Records supplied:

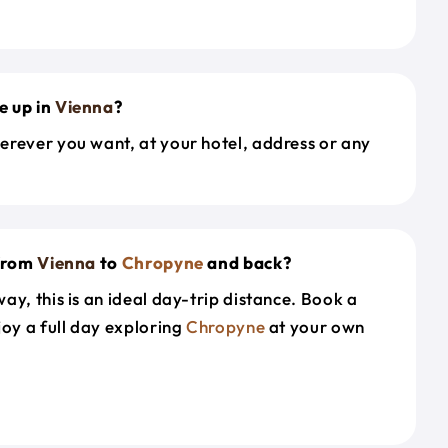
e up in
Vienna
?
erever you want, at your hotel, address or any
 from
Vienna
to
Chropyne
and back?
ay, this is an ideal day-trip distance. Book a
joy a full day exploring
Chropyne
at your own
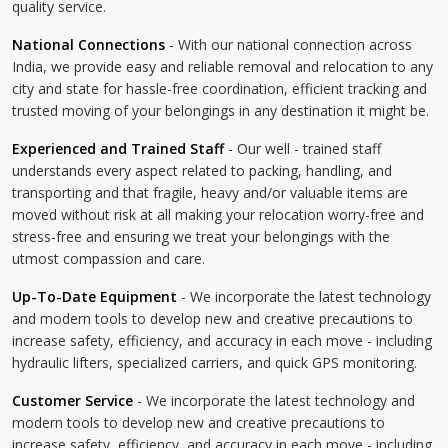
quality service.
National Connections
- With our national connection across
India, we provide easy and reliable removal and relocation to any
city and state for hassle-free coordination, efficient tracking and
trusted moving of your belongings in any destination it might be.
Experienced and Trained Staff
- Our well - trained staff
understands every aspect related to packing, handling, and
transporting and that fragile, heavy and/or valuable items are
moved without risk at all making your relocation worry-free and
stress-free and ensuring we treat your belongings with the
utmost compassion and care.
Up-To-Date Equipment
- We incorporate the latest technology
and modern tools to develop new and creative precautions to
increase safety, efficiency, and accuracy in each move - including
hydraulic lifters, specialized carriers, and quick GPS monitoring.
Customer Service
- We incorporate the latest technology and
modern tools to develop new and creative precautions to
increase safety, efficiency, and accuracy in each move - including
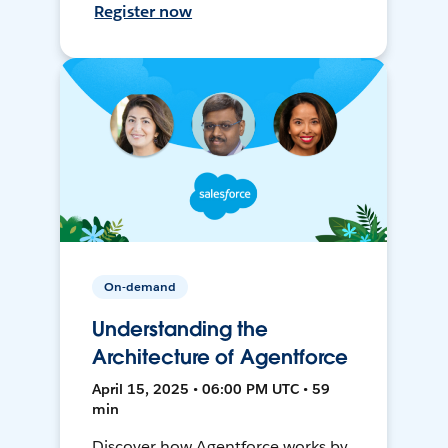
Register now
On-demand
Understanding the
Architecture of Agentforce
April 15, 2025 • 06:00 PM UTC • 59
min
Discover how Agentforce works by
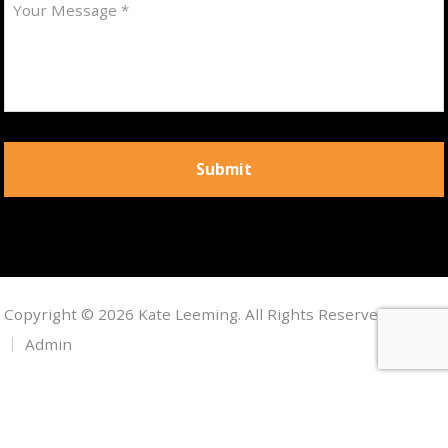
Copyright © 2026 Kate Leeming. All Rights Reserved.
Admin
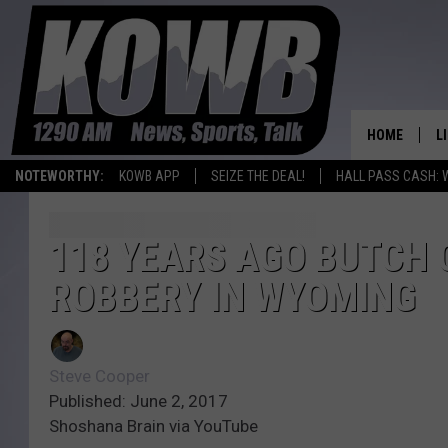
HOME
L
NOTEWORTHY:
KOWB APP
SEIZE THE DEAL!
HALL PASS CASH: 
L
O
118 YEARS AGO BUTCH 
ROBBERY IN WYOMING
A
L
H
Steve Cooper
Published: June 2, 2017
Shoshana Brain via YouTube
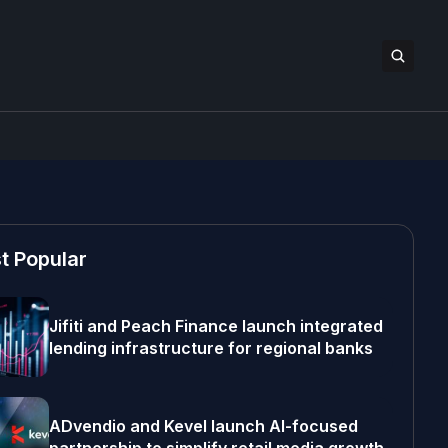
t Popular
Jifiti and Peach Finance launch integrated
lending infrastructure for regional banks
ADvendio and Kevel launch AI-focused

Work task:
Looking at the entries, state how many lines hold the string "free", with the number as the sole reply.

Answer to this exercise:
3